**Source records**
▽

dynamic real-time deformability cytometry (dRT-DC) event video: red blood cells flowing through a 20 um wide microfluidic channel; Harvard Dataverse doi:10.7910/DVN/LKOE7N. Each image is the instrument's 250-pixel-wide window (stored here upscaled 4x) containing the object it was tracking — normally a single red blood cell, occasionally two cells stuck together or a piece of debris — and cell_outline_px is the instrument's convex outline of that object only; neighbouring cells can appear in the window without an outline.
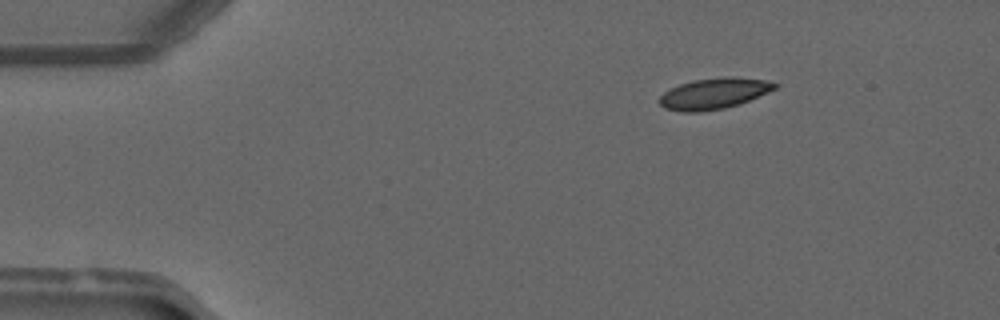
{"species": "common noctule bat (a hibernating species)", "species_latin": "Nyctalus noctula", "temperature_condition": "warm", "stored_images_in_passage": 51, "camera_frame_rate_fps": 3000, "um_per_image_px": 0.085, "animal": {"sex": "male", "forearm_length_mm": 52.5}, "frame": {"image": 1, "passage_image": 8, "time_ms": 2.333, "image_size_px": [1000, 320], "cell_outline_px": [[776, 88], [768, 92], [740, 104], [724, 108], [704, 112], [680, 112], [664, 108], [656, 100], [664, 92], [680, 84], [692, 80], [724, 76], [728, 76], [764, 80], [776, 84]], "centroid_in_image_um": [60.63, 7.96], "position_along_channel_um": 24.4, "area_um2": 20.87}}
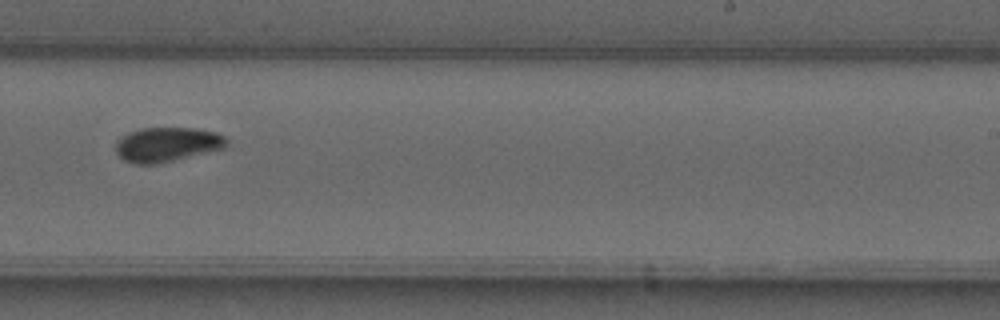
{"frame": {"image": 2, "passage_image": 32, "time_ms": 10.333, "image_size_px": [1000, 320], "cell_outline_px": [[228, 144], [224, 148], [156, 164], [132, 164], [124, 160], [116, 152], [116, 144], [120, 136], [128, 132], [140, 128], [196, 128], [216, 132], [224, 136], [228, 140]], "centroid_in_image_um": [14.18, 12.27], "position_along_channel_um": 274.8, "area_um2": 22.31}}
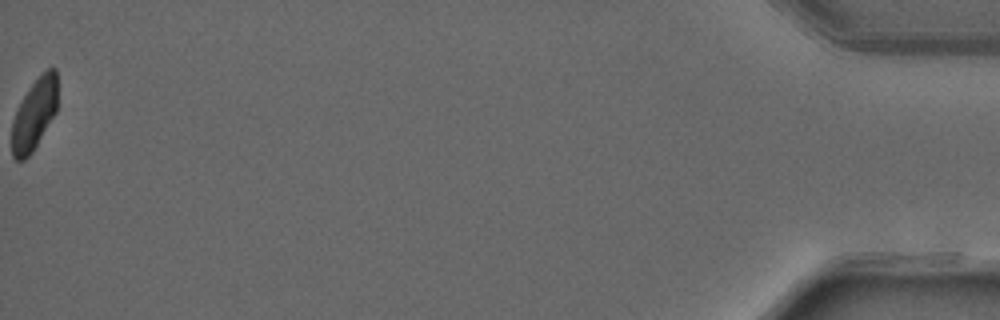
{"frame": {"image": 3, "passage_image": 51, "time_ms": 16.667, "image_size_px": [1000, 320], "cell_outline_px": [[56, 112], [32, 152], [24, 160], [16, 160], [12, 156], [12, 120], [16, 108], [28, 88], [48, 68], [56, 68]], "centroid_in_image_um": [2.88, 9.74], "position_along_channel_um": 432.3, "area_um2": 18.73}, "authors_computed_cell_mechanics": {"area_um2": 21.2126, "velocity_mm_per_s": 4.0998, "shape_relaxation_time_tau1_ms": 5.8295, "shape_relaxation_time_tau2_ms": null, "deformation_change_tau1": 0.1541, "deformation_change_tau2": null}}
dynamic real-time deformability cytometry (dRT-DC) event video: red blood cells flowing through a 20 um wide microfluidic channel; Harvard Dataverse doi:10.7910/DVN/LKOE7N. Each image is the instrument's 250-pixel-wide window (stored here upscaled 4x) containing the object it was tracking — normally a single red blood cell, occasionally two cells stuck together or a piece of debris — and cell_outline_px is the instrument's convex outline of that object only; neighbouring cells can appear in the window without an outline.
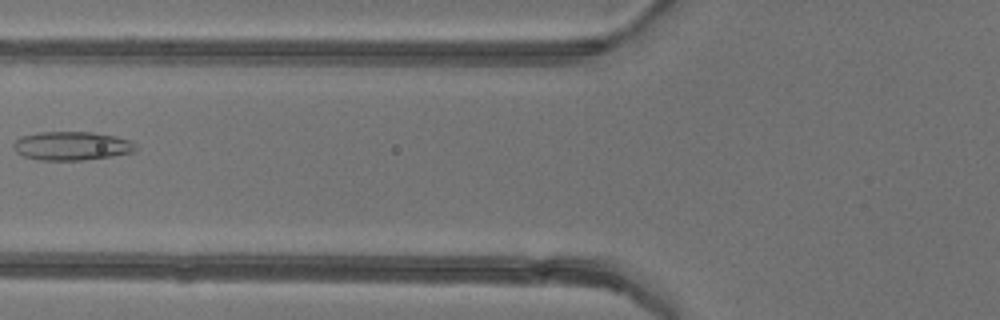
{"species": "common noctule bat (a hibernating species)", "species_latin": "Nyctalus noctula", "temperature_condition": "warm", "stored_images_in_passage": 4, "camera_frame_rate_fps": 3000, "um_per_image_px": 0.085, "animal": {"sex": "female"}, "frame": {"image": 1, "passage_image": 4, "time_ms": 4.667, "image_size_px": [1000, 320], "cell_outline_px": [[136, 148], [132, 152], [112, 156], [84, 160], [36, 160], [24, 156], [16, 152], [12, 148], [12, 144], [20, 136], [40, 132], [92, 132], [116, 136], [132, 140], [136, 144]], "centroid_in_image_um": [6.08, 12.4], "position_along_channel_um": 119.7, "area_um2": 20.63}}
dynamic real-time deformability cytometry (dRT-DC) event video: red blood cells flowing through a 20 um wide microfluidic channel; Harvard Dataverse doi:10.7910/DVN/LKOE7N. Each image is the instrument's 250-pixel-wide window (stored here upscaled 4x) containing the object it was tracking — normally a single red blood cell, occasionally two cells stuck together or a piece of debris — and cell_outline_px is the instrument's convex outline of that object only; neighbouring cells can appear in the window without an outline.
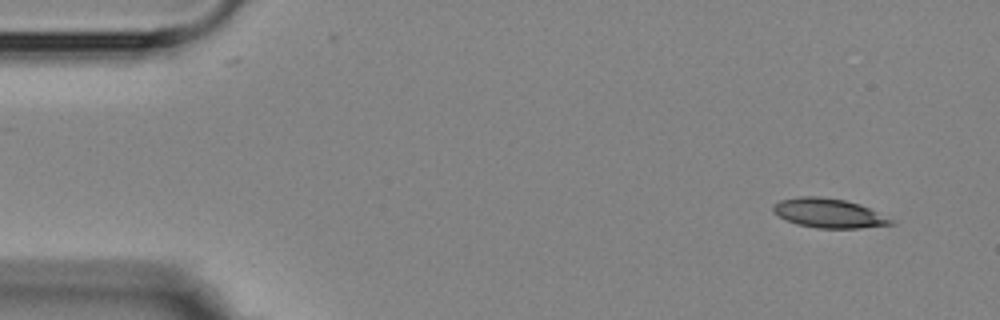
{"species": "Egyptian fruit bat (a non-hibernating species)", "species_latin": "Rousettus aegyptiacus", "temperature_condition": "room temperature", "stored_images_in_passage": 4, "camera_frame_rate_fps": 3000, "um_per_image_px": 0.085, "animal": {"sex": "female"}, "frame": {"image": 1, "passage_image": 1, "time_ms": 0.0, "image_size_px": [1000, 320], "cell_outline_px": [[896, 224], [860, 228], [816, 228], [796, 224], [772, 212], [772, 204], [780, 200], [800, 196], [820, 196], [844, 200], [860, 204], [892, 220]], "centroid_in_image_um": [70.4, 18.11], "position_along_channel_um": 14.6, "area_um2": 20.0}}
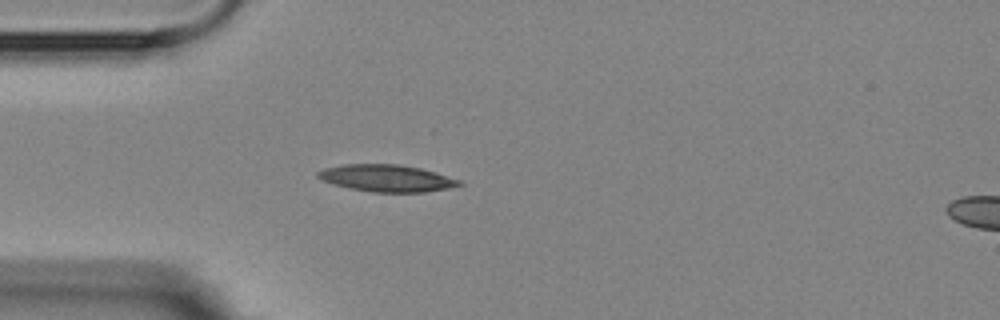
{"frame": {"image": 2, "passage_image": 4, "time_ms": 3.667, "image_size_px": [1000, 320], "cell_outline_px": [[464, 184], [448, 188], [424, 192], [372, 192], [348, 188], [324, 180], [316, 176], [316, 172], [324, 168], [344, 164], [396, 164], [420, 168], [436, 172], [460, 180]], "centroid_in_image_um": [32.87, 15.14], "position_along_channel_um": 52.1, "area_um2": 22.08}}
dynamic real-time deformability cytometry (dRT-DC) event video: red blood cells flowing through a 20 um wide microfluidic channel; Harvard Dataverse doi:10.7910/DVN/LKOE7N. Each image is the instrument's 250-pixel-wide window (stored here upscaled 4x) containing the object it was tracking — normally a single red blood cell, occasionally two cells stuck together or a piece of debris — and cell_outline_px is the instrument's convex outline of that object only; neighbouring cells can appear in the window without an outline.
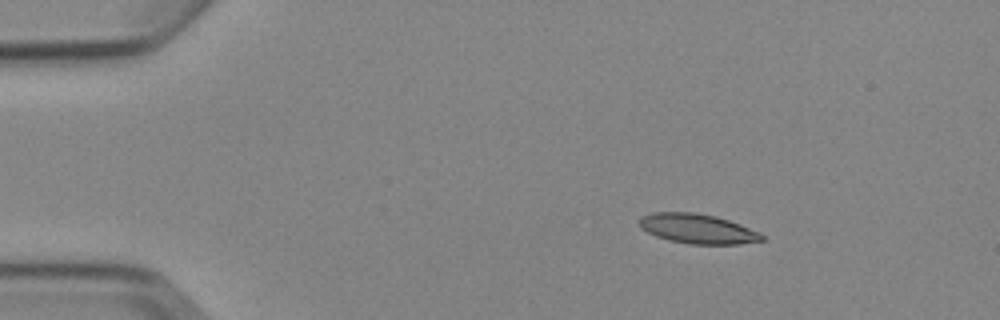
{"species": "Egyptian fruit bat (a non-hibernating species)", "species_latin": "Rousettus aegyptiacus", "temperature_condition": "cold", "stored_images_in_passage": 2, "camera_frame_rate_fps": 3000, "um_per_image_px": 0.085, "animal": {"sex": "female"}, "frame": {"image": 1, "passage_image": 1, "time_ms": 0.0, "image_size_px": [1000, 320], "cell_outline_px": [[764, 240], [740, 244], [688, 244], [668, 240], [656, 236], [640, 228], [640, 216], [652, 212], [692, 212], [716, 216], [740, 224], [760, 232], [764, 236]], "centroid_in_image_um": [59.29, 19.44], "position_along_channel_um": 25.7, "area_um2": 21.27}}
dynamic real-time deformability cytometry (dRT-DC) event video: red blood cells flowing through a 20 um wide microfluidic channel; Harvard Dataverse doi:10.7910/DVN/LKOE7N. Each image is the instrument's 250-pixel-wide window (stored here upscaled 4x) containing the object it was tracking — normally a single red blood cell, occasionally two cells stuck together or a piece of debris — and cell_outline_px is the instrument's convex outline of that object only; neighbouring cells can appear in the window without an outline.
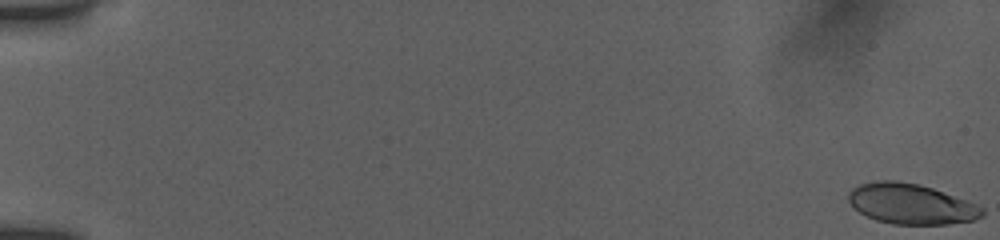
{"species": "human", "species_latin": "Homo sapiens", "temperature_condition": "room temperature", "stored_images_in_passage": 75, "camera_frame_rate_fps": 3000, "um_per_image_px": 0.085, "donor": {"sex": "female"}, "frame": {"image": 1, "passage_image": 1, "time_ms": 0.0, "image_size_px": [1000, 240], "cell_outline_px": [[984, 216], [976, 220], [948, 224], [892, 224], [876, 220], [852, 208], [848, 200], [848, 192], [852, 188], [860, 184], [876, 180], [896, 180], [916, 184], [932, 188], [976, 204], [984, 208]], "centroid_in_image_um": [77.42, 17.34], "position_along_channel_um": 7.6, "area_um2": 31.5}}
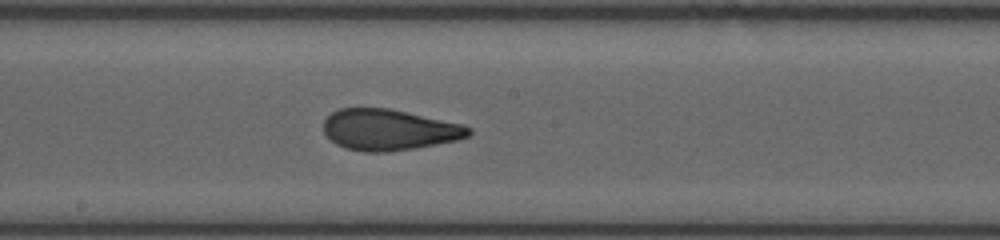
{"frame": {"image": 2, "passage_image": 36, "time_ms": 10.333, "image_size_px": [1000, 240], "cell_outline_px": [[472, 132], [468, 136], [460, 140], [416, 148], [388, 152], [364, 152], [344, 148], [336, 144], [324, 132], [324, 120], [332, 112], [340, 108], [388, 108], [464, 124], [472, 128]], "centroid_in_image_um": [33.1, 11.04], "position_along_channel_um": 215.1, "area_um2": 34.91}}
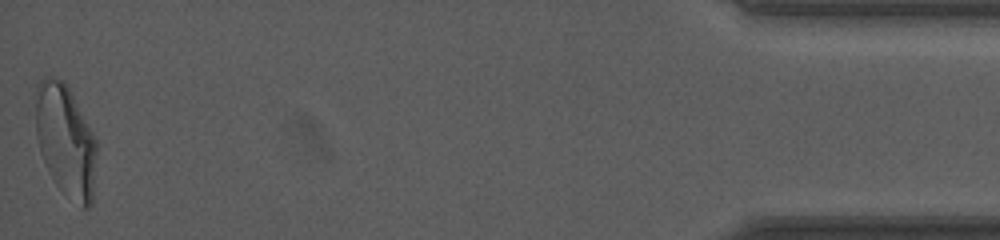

△

**Problem description**
Leaving out the pictures, repeat the data above exactly.

**Reply**
dynamic real-time deformability cytometry (dRT-DC) event video: red blood cells flowing through a 20 um wide microfluidic channel; Harvard Dataverse doi:10.7910/DVN/LKOE7N. Each image is the instrument's 250-pixel-wide window (stored here upscaled 4x) containing the object it was tracking — normally a single red blood cell, occasionally two cells stuck together or a piece of debris — and cell_outline_px is the instrument's convex outline of that object only; neighbouring cells can appear in the window without an outline.
{"species": "common noctule bat (a hibernating species)", "species_latin": "Nyctalus noctula", "temperature_condition": "warm", "stored_images_in_passage": 51, "camera_frame_rate_fps": 3000, "um_per_image_px": 0.085, "animal": {"sex": "male", "forearm_length_mm": 52.5}, "frame": {"image": 1, "passage_image": 8, "time_ms": 2.333, "image_size_px": [1000, 320], "cell_outline_px": [[776, 88], [768, 92], [740, 104], [724, 108], [704, 112], [680, 112], [664, 108], [656, 100], [664, 92], [680, 84], [692, 80], [724, 76], [728, 76], [764, 80], [776, 84]], "centroid_in_image_um": [60.63, 7.96], "position_along_channel_um": 24.4, "area_um2": 20.87}}
{"frame": {"image": 2, "passage_image": 32, "time_ms": 10.333, "image_size_px": [1000, 320], "cell_outline_px": [[228, 144], [224, 148], [156, 164], [132, 164], [124, 160], [116, 152], [116, 144], [120, 136], [128, 132], [140, 128], [196, 128], [216, 132], [224, 136], [228, 140]], "centroid_in_image_um": [14.18, 12.27], "position_along_channel_um": 274.8, "area_um2": 22.31}}
{"frame": {"image": 3, "passage_image": 51, "time_ms": 16.667, "image_size_px": [1000, 320], "cell_outline_px": [[56, 112], [32, 152], [24, 160], [16, 160], [12, 156], [12, 120], [16, 108], [28, 88], [48, 68], [56, 68]], "centroid_in_image_um": [2.88, 9.74], "position_along_channel_um": 432.3, "area_um2": 18.73}, "authors_computed_cell_mechanics": {"area_um2": 21.2126, "velocity_mm_per_s": 4.0998, "shape_relaxation_time_tau1_ms": 5.8295, "shape_relaxation_time_tau2_ms": null, "deformation_change_tau1": 0.1541, "deformation_change_tau2": null}}
dynamic real-time deformability cytometry (dRT-DC) event video: red blood cells flowing through a 20 um wide microfluidic channel; Harvard Dataverse doi:10.7910/DVN/LKOE7N. Each image is the instrument's 250-pixel-wide window (stored here upscaled 4x) containing the object it was tracking — normally a single red blood cell, occasionally two cells stuck together or a piece of debris — and cell_outline_px is the instrument's convex outline of that object only; neighbouring cells can appear in the window without an outline.
{"species": "common noctule bat (a hibernating species)", "species_latin": "Nyctalus noctula", "temperature_condition": "warm", "stored_images_in_passage": 4, "camera_frame_rate_fps": 3000, "um_per_image_px": 0.085, "animal": {"sex": "female"}, "frame": {"image": 1, "passage_image": 4, "time_ms": 4.667, "image_size_px": [1000, 320], "cell_outline_px": [[136, 148], [132, 152], [112, 156], [84, 160], [36, 160], [24, 156], [16, 152], [12, 148], [12, 144], [20, 136], [40, 132], [92, 132], [116, 136], [132, 140], [136, 144]], "centroid_in_image_um": [6.08, 12.4], "position_along_channel_um": 119.7, "area_um2": 20.63}}
dynamic real-time deformability cytometry (dRT-DC) event video: red blood cells flowing through a 20 um wide microfluidic channel; Harvard Dataverse doi:10.7910/DVN/LKOE7N. Each image is the instrument's 250-pixel-wide window (stored here upscaled 4x) containing the object it was tracking — normally a single red blood cell, occasionally two cells stuck together or a piece of debris — and cell_outline_px is the instrument's convex outline of that object only; neighbouring cells can appear in the window without an outline.
{"species": "Egyptian fruit bat (a non-hibernating species)", "species_latin": "Rousettus aegyptiacus", "temperature_condition": "room temperature", "stored_images_in_passage": 4, "camera_frame_rate_fps": 3000, "um_per_image_px": 0.085, "animal": {"sex": "female"}, "frame": {"image": 1, "passage_image": 1, "time_ms": 0.0, "image_size_px": [1000, 320], "cell_outline_px": [[896, 224], [860, 228], [816, 228], [796, 224], [772, 212], [772, 204], [780, 200], [800, 196], [820, 196], [844, 200], [860, 204], [892, 220]], "centroid_in_image_um": [70.4, 18.11], "position_along_channel_um": 14.6, "area_um2": 20.0}}
{"frame": {"image": 2, "passage_image": 4, "time_ms": 3.667, "image_size_px": [1000, 320], "cell_outline_px": [[464, 184], [448, 188], [424, 192], [372, 192], [348, 188], [324, 180], [316, 176], [316, 172], [324, 168], [344, 164], [396, 164], [420, 168], [436, 172], [460, 180]], "centroid_in_image_um": [32.87, 15.14], "position_along_channel_um": 52.1, "area_um2": 22.08}}
dynamic real-time deformability cytometry (dRT-DC) event video: red blood cells flowing through a 20 um wide microfluidic channel; Harvard Dataverse doi:10.7910/DVN/LKOE7N. Each image is the instrument's 250-pixel-wide window (stored here upscaled 4x) containing the object it was tracking — normally a single red blood cell, occasionally two cells stuck together or a piece of debris — and cell_outline_px is the instrument's convex outline of that object only; neighbouring cells can appear in the window without an outline.
{"species": "Egyptian fruit bat (a non-hibernating species)", "species_latin": "Rousettus aegyptiacus", "temperature_condition": "cold", "stored_images_in_passage": 2, "camera_frame_rate_fps": 3000, "um_per_image_px": 0.085, "animal": {"sex": "female"}, "frame": {"image": 1, "passage_image": 1, "time_ms": 0.0, "image_size_px": [1000, 320], "cell_outline_px": [[764, 240], [740, 244], [688, 244], [668, 240], [656, 236], [640, 228], [640, 216], [652, 212], [692, 212], [716, 216], [740, 224], [760, 232], [764, 236]], "centroid_in_image_um": [59.29, 19.44], "position_along_channel_um": 25.7, "area_um2": 21.27}}
dynamic real-time deformability cytometry (dRT-DC) event video: red blood cells flowing through a 20 um wide microfluidic channel; Harvard Dataverse doi:10.7910/DVN/LKOE7N. Each image is the instrument's 250-pixel-wide window (stored here upscaled 4x) containing the object it was tracking — normally a single red blood cell, occasionally two cells stuck together or a piece of debris — and cell_outline_px is the instrument's convex outline of that object only; neighbouring cells can appear in the window without an outline.
{"species": "human", "species_latin": "Homo sapiens", "temperature_condition": "room temperature", "stored_images_in_passage": 75, "camera_frame_rate_fps": 3000, "um_per_image_px": 0.085, "donor": {"sex": "female"}, "frame": {"image": 1, "passage_image": 1, "time_ms": 0.0, "image_size_px": [1000, 240], "cell_outline_px": [[984, 216], [976, 220], [948, 224], [892, 224], [876, 220], [852, 208], [848, 200], [848, 192], [852, 188], [860, 184], [876, 180], [896, 180], [916, 184], [932, 188], [976, 204], [984, 208]], "centroid_in_image_um": [77.42, 17.34], "position_along_channel_um": 7.6, "area_um2": 31.5}}
{"frame": {"image": 2, "passage_image": 36, "time_ms": 10.333, "image_size_px": [1000, 240], "cell_outline_px": [[472, 132], [468, 136], [460, 140], [416, 148], [388, 152], [364, 152], [344, 148], [336, 144], [324, 132], [324, 120], [332, 112], [340, 108], [388, 108], [464, 124], [472, 128]], "centroid_in_image_um": [33.1, 11.04], "position_along_channel_um": 215.1, "area_um2": 34.91}}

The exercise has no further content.